Aside from health and happiness, it would seem that success is something we all wish to attain. How do we measure success? $$$, awards, choice clients, a steady and secure job, dental benefits? However one measures it, it don't come easy.
A couple of years back, during my brother's commencement at Northeastern University, Reverend William H. Grey III encapsulated a few ideas that I had been musing over in nebulous fashion. The Reverend, after serving 13 years in the U.S. House of Representatives for the state of Pennsylvania in many distinguished positions, resigned to take the position of president and CEO of the United Negro College Fund. In brief, he gave a rip-roaring speech, and in the process outlines his recipe for success, something that he knew from first-hand experience.

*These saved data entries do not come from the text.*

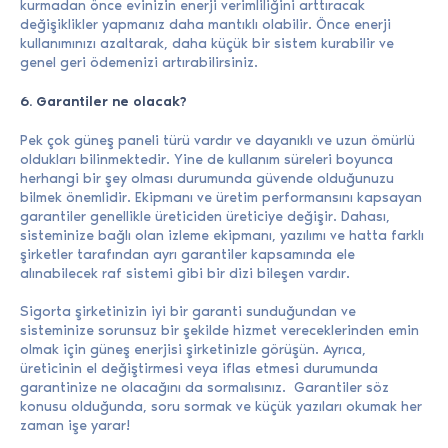
kurmadan önce evinizin enerji verimliliğini arttıracak
değişiklikler yapmanız daha mantıklı olabilir. Önce enerji
kullanımınızı azaltarak, daha küçük bir sistem kurabilir ve
genel geri ödemenizi artırabilirsiniz.
6. Garantiler ne olacak?
Pek çok güneş paneli türü vardır ve dayanıklı ve uzun ömürlü
oldukları bilinmektedir. Yine de kullanım süreleri boyunca
herhangi bir şey olması durumunda güvende olduğunuzu
bilmek önemlidir. Ekipmanı ve üretim performansını kapsayan
garantiler genellikle üreticiden üreticiye değişir. Dahası,
sisteminize bağlı olan izleme ekipmanı, yazılımı ve hatta farklı
şirketler tarafından ayrı garantiler kapsamında ele
alınabilecek raf sistemi gibi bir dizi bileşen vardır.
Sigorta şirketinizin iyi bir garanti sunduğundan ve
sisteminize sorunsuz bir şekilde hizmet vereceklerinden emin
olmak için güneş enerjisi şirketinizle görüşün. Ayrıca,
üreticinin el değiştirmesi veya iflas etmesi durumunda
garantinize ne olacağını da sormalısınız. Garantiler söz
konusu olduğunda, soru sormak ve küçük yazıları okumak her
zaman işe yarar!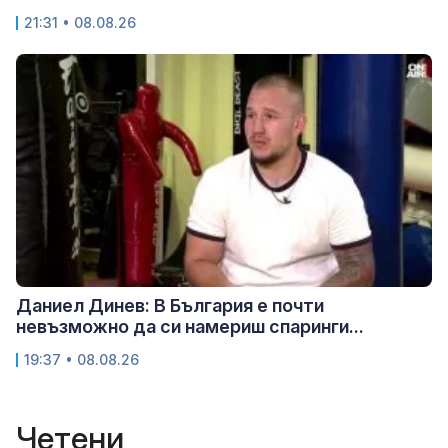
21:31 • 08.08.26
Даниел Динев: В България е почти
невъзможно да си намериш спаринги...
19:37 • 08.08.26
Четени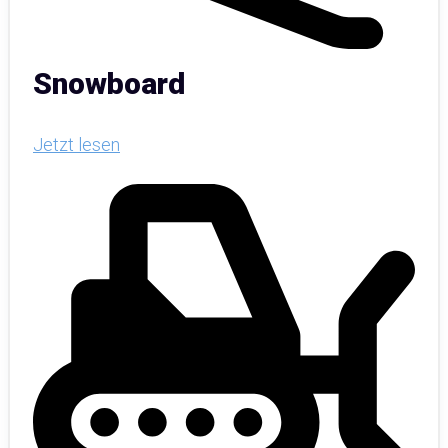
Snowboard
Jetzt lesen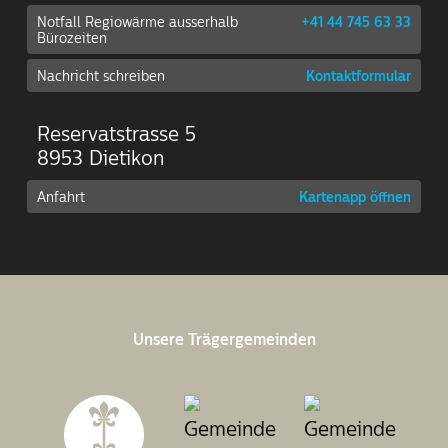
Notfall Regiowärme ausserhalb
+41 44 745 63 33
Bürozeiten
Nachricht schreiben
Kontaktformular
Reservatstrasse 5
8953 Dietikon
Anfahrt
Kartenapp öffnen
Unsere Trägergemeinden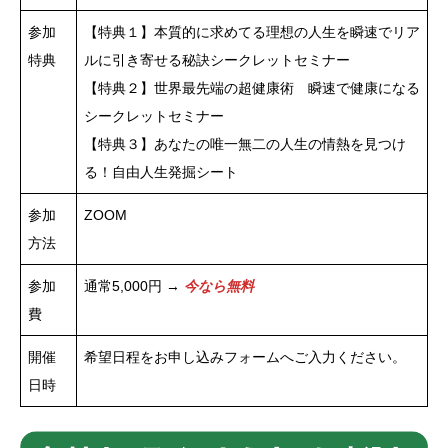
参加
【特典１】本質的に求めてる理想の人生を瞬速でリア
特典
ルに引き寄せる秘訣シークレットセミナー
【特典２】世界最先端の超健康術 瞬速で健康になる
シークレットセミナー
【特典３】あなたの唯一無二の人生の情熱を見つけ
る！自由人生発掘シート
参加
ZOOM
方法
参加
通常5,000円 →
今なら無料
費
開催
希望日程をお申し込みフォームへご入力ください。
日時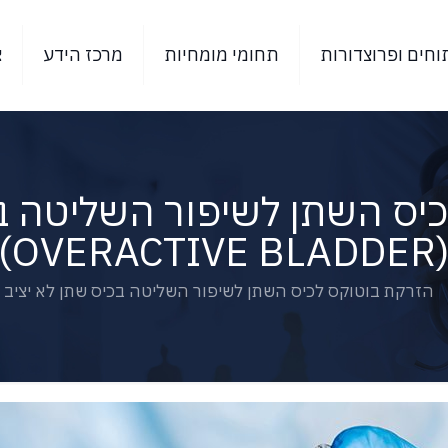
תוחים ופרוצדורות
תחומי מומחיות
מרכז הידע
צ
יס השתן לשיפור השליטה בכ
(OVERACTIVE BLADD
הזרקת בוטוקס לכיס השתן לשיפור השליטה בכיס שתן לא יציב (OVERACTIVE BLADDER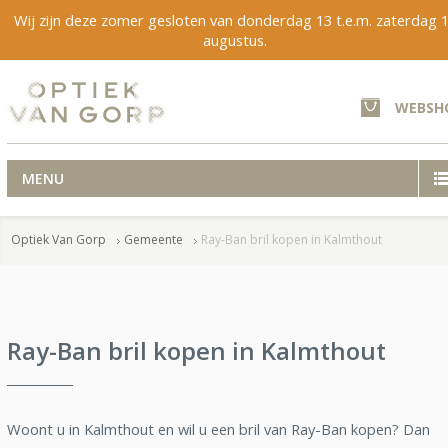
Wij zijn deze zomer gesloten van donderdag 13 t.e.m. zaterdag 
augustus.
WEBSH
MENU
Optiek Van Gorp
Gemeente
Ray-Ban bril kopen in Kalmthout
Ray-Ban bril kopen in Kalmthout
Woont u in Kalmthout en wil u een bril van Ray-Ban kopen? Dan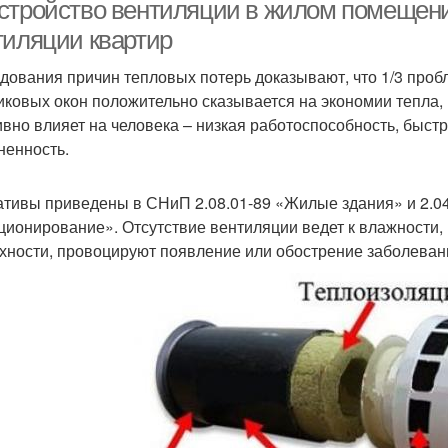
квартирах
стройство вентиляции в жилом помещени
тиляции квартир
дования причин тепловых потерь доказывают, что 1/3 проб
Вентиляции для
ентиляции в кухне
иковых окон положительно сказывается на экономии тепла,
газового котла
ивно влияет на человека – низкая работоспособность, быст
ненность.
Дополнительные
Требования к вытяжке
Треб
требования
тивы приведены в СНиП 2.08.01-89 «Жилые здания» и 2.04
ционирование». Отсутствие вентиляции ведет к влажности,
хности, провоцируют появление или обострение заболевани
Вентиляции в
нтиляции в квартире
многоквартирном доме
п
Общедомовая
Вентиляции в
Вен
вентиляция
многоэтажных домах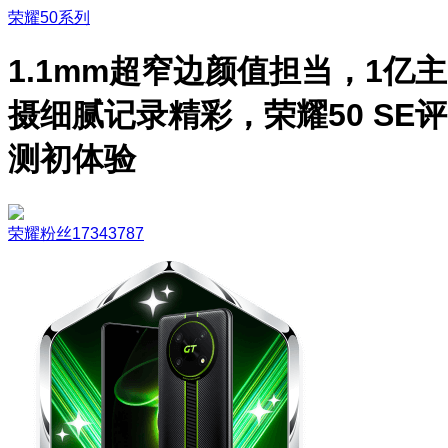
荣耀50系列
1.1mm超窄边颜值担当，1亿主
摄细腻记录精彩，荣耀50 SE评
测初体验
荣耀粉丝17343787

I took notes.
I'm sure he wouldn't mind if I were to spill out his simple ingredients from my bully pulpit. I could give you the fire-and-brimstone version, but sometimes brevity works just as well. But remember, the Reverend never mentioned design or AIGA. I leave it to you to mix them together. Here goes.

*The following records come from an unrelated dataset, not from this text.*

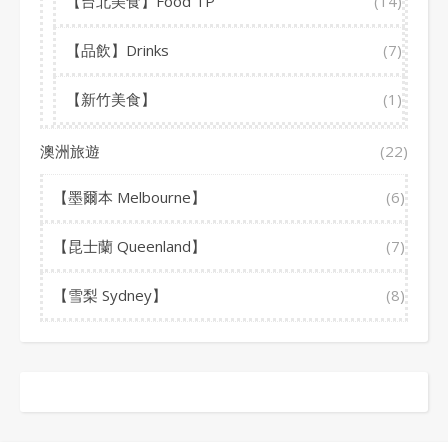
【台北美食】Food TP
(14)
【品飲】Drinks
(7)
【新竹美食】
(1)
澳洲旅遊
(22)
【墨爾本 Melbourne】
(6)
【昆士蘭 Queenland】
(7)
【雪梨 Sydney】
(8)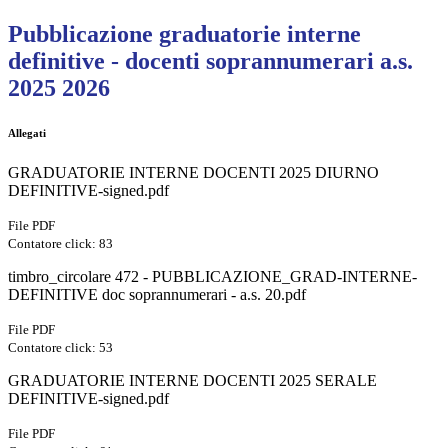
Pubblicazione graduatorie interne
definitive - docenti soprannumerari a.s.
2025 2026
Allegati
GRADUATORIE INTERNE DOCENTI 2025 DIURNO
DEFINITIVE-signed.pdf
File PDF
Contatore click: 83
timbro_circolare 472 - PUBBLICAZIONE_GRAD-INTERNE-
DEFINITIVE doc soprannumerari - a.s. 20.pdf
File PDF
Contatore click: 53
GRADUATORIE INTERNE DOCENTI 2025 SERALE
DEFINITIVE-signed.pdf
File PDF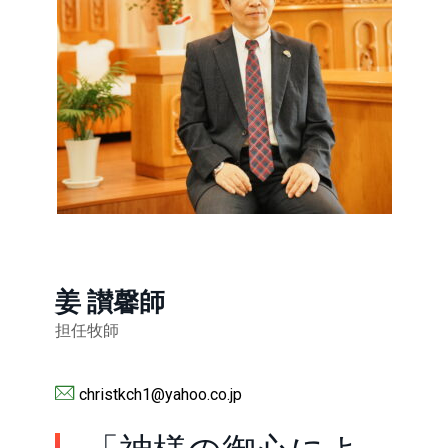
姜 讃馨師
担任牧師
christkch1@yahoo.co.jp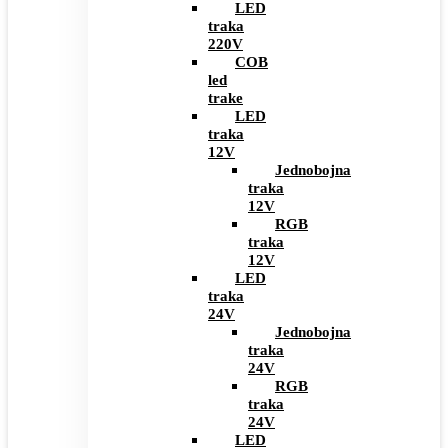
LED
traka
220V
COB
led
trake
LED
traka
12V
Jednobojna
traka
12V
RGB
traka
12V
LED
traka
24V
Jednobojna
traka
24V
RGB
traka
24V
LED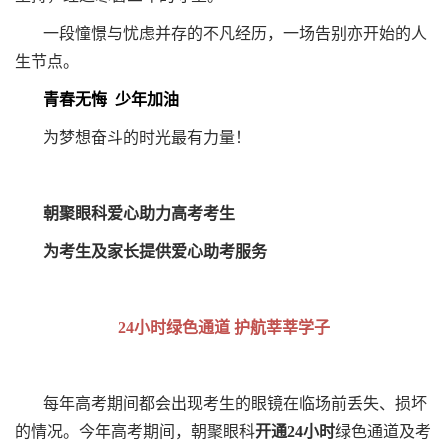
一段憧憬与忧虑并存的不凡经历，
一场告别亦开始的人
生节点。
青春无悔 少年加油
为梦想奋斗的时光最有力量！
朝聚眼科爱心助力高考考生
为考生及家长提供爱心助考服务
24小时绿色通道 护航莘莘学子
每年高考期间都会出现考生的眼镜在临场前丢失、损坏
的情况。今年高考期间，朝聚眼科
开通24小时
绿色通道及考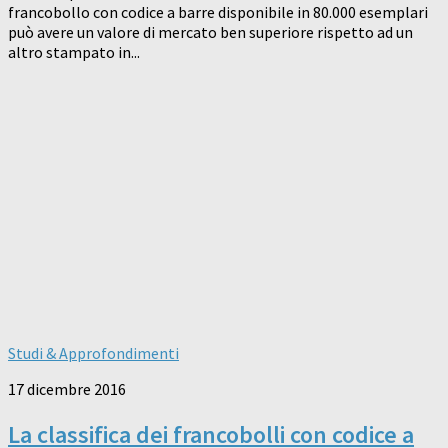
francobollo con codice a barre disponibile in 80.000 esemplari
può avere un valore di mercato ben superiore rispetto ad un
altro stampato in...
Studi & Approfondimenti
17 dicembre 2016
La classifica dei francobolli con codice a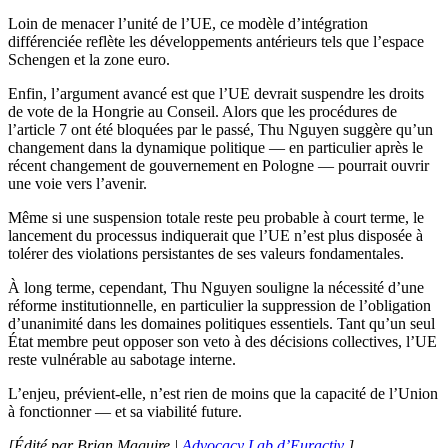
Loin de menacer l’unité de l’UE, ce modèle d’intégration
différenciée reflète les développements antérieurs tels que l’espace
Schengen et la zone euro.
Enfin, l’argument avancé est que l’UE devrait suspendre les droits
de vote de la Hongrie au Conseil. Alors que les procédures de
l’article 7 ont été bloquées par le passé, Thu Nguyen suggère qu’un
changement dans la dynamique politique — en particulier après le
récent changement de gouvernement en Pologne — pourrait ouvrir
une voie vers l’avenir.
Même si une suspension totale reste peu probable à court terme, le
lancement du processus indiquerait que l’UE n’est plus disposée à
tolérer des violations persistantes de ses valeurs fondamentales.
À long terme, cependant, Thu Nguyen souligne la nécessité d’une
réforme institutionnelle, en particulier la suppression de l’obligation
d’unanimité dans les domaines politiques essentiels. Tant qu’un seul
État membre peut opposer son veto à des décisions collectives, l’UE
reste vulnérable au sabotage interne.
L’enjeu, prévient-elle, n’est rien de moins que la capacité de l’Union
à fonctionner — et sa viabilité future.
[Édité par Brian Maguire |
Advocacy Lab d’Euractiv
]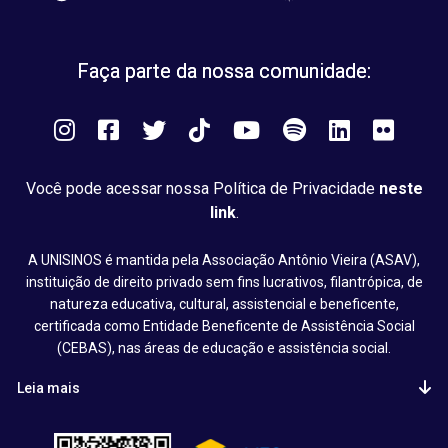
Faça parte da nossa comunidade:
Instagram
Facebook
Twitter
Tiktok
You
Spotify
LinkedIn
Flick
Tube
Você pode acessar nossa Política de Privacidade
neste
link
.
A UNISINOS é mantida pela Associação Antônio Vieira (ASAV),
instituição de direito privado sem fins lucrativos, filantrópica, de
natureza educativa, cultural, assistencial e beneficente,
certificada como Entidade Beneficente de Assistência Social
(CEBAS), nas áreas de educação e assistência social.
Leia mais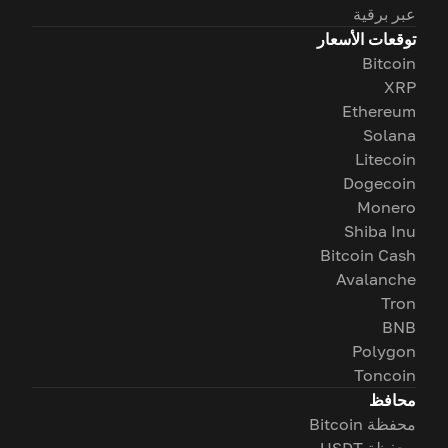
عبر برقية
توقعات الأسعار
Bitcoin
XRP
Ethereum
Solana
Litecoin
Dogecoin
Monero
Shiba Inu
Bitcoin Cash
Avalanche
Tron
BNB
Polygon
Toncoin
محافظ
محفظة Bitcoin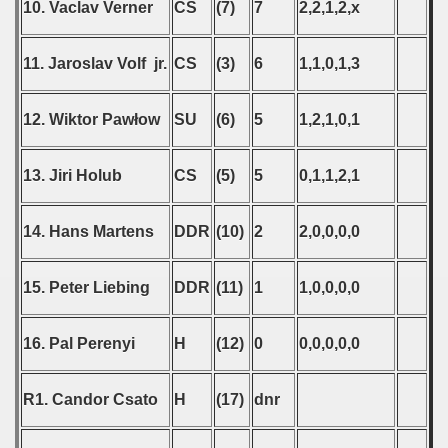
10. Vaclav Verner
CS
(7)
7
2,2,1,2,x
11. Jaroslav Volf jr.
CS
(3)
6
1,1,0,1,3
12. Wiktor Pawłow
SU
(6)
5
1,2,1,0,1
13. Jiri Holub
CS
(5)
5
0,1,1,2,1
14. Hans Martens
DDR
(10)
2
2,0,0,0,0
15. Peter Liebing
DDR
(11)
1
1,0,0,0,0
16. Pal Perenyi
H
(12)
0
0,0,0,0,0
R1. Candor Csato
H
(17)
dnr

Excellence. A constant striving for excellence is paramount. That means a continuous process of self-education and a goal of performing at the highest caliber.

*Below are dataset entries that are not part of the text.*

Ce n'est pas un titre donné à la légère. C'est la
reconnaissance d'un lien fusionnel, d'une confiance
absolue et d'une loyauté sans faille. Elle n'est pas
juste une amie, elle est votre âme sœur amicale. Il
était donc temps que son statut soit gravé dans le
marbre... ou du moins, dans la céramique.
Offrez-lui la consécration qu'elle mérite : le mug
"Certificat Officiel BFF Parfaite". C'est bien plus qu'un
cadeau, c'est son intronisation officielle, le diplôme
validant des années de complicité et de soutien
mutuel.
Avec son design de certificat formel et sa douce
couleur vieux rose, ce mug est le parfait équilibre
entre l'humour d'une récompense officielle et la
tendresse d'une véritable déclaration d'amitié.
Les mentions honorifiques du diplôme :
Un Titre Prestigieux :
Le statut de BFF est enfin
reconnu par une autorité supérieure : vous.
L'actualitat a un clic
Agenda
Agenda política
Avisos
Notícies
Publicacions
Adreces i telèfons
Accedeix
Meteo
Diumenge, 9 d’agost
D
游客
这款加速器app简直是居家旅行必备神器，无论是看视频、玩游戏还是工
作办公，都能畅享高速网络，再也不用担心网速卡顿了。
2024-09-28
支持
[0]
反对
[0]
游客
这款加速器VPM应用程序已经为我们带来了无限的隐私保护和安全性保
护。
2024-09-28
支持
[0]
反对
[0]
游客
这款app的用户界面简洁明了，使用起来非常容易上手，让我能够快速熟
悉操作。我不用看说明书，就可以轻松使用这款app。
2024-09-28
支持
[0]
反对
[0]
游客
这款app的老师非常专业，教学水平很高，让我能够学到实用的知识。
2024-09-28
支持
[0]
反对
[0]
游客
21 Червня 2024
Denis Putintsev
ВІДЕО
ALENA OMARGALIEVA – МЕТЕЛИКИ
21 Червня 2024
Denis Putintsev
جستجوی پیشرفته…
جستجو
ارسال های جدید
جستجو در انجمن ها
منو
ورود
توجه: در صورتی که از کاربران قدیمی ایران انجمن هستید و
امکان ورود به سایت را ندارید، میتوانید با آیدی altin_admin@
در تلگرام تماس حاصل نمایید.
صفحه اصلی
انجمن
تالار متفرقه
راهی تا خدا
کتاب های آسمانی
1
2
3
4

Gratitude. There is no such thing as the self-made man or women. Everyone has a parent, grandparent, spouse or equivalent, friend, teacher, or someone who was there for you when you needed it. Don't forget that on the way up.
Service. A sense of service, of giving back, is key. Someone, somewhere helped yo get where you are today. Whether it's one-on-one, in a classroom or a community, don't fail to share some of what you have learned and gained with others.
Love. Ain't got it, ain't got nothing. Love what you do and love some more. Sound corny? Think about it.
So there you have the ingredients that truly measure success. No skimping on this recipe - you’ve got to mix it all in equal proportions. Of course, the catch to this simple mixture is that you've got to cook it up yourself. Go whip up a batch. Season as necessary. And if you want the fire-and-brimstone version of the above, give me a call.
[The above was written for the quarterly newsletter for the Boston Chapter of the American Institute of Graphic Arts.
Upon publication I received only one bit of feedback, a short note from Tom Corey, president of Corey + Company, Watertown, Massachusetts. Before Tom passed away in 1997, his firm was responsible for many leading entertainment identities such as Mtv, VH1, and Nickelodeon. His brief note said "Marc, Thanks for reminding me. Tom." Of all the awards or recognitions I’ve ever received, that note has always meant the most, as Tom was always a hero of mine.]